On this date in history:
In 1513, Ponce De Leon of Spain landed at what is now St. Augustine, Fla., to search for the Fountain of Youth.
In 1792, the U.S. Congress passed legislation authorizing the U.S. Mint to coin money, all to be inscribed with the Latin words "E Pluribus Unum," a motto meaning "Out of Many, One."
In 1863, rioting erupted in the Confederate capital of Richmond, Va., sparked by an angry crowd's demand for bread at a bakery.
In 1877, the first White House Easter Egg Roll was conducted.
In 1917, U.S. President Woodrow Wilson asked Congress for a declaration of war against Germany.
Also in 1917, Jeannette Rankin, a representative from Montana, took her seat as the first woman elected to Congress.
In 1932, Charles Lindbergh left $50,000 in a New York City cemetery in hope of regaining his kidnapped son. The infant was later found dead. Bruno Hauptmann subsequently was convicted of kidnapping and murder and was executed.
In 1982, Argentine troops stormed the Falkland Islands, overwhelming the small British Royal Marine unit stationed there.
In 1987, the U.S. Senate overrode a Reagan veto by one vote to enact a highway bill that allowed states to raise speed limits to 65 mph in certain areas.
In 1991, Iraq crushed monthlong insurgencies by northern Kurds and southern Shiite Muslims.
In 1992, a New York jury convicted mob boss John Gotti in five killings, racketeering and other charges.
In 1995, an explosion in the city of Gaza killed eight people, including a leader of the military wing of Hamas.
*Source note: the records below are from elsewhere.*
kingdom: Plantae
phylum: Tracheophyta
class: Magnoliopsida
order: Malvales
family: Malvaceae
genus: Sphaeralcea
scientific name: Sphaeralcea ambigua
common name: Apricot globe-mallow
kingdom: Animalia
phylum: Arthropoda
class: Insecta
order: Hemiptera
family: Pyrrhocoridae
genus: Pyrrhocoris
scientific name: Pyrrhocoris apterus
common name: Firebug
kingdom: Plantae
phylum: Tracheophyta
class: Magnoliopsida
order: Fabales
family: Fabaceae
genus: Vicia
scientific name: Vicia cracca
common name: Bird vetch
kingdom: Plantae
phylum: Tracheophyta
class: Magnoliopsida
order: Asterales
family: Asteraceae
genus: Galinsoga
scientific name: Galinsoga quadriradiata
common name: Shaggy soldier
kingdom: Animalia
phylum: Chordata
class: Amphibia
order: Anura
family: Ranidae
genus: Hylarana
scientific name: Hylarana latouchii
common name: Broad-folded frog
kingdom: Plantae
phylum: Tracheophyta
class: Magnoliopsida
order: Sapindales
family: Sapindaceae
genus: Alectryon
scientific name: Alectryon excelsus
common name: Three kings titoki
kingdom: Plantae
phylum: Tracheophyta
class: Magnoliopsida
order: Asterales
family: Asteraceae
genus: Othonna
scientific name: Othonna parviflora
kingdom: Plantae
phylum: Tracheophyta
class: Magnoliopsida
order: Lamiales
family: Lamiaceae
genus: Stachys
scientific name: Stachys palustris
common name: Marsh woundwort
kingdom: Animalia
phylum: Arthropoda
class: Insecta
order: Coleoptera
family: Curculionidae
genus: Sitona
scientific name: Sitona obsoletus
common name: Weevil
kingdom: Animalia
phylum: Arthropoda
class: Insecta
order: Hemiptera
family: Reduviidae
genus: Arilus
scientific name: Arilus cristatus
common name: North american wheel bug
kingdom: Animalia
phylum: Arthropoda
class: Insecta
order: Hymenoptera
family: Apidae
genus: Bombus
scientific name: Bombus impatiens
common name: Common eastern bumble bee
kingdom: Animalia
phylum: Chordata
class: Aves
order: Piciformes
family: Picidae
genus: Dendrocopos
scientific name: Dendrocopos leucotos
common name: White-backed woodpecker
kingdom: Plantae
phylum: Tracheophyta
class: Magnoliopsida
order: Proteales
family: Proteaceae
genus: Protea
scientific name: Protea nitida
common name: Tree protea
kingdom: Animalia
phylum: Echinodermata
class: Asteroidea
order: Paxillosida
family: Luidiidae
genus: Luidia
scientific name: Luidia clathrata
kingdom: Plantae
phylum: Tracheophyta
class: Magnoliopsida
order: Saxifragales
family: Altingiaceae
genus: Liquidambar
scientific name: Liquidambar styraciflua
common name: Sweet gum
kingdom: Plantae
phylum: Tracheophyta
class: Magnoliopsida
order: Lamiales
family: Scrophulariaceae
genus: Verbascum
In 2000, Japanese Prime Minister Keizo Obuchi suffered a stroke that left him comatose.
In 2005, Pope John Paul II, head of the Roman Catholic Church for more than a quarter century, died at his Vatican apartment. The 84-year-old pontiff suffered in his final days from a urinary tract infection and a bacterial infection that led to organ failure.
In 2006, U.S. journalist Jill Carroll returned to Boston after being held in Iraq for 82 days by kidnappers.
Also in 2006, at least 50 people were killed in Iraq in violence that included a mortar attack, military firefights and roadside bombings.
In 2007, The U.S. Supreme Court ruled, 5-4, that the Environmental Protection Agency had the authority to regulate the emission of greenhouse gases by motor vehicles and must do so unless it can show a scientific reason not to.
And, in 2007 sports, the University of Florida repeated as NCAA Division I basketball champion, becoming the first school to win both the national collegiate basketball and football titles the same academic year.
In 2008, the opposition leader in the Zimbabwe presidential election, Morgan Tsvangirai, declared himself the winner over long-time leader Robert Mugabe, who has been in power since 1980, with a reported 50.3 percent of the vote. But, Mugabe refused to concede, official election results were postponed and widespread violence cropped up.
In 2009, world leaders meeting in London at the Group of 20 summit pledged $1.1 trillion to help stimulate economies of developing countries and deal with other aspects of the current financial crisis.
A thought for the day: U.S. President John Kennedy said, "The goal of education is the advancement of knowledge and the dissemination of truth."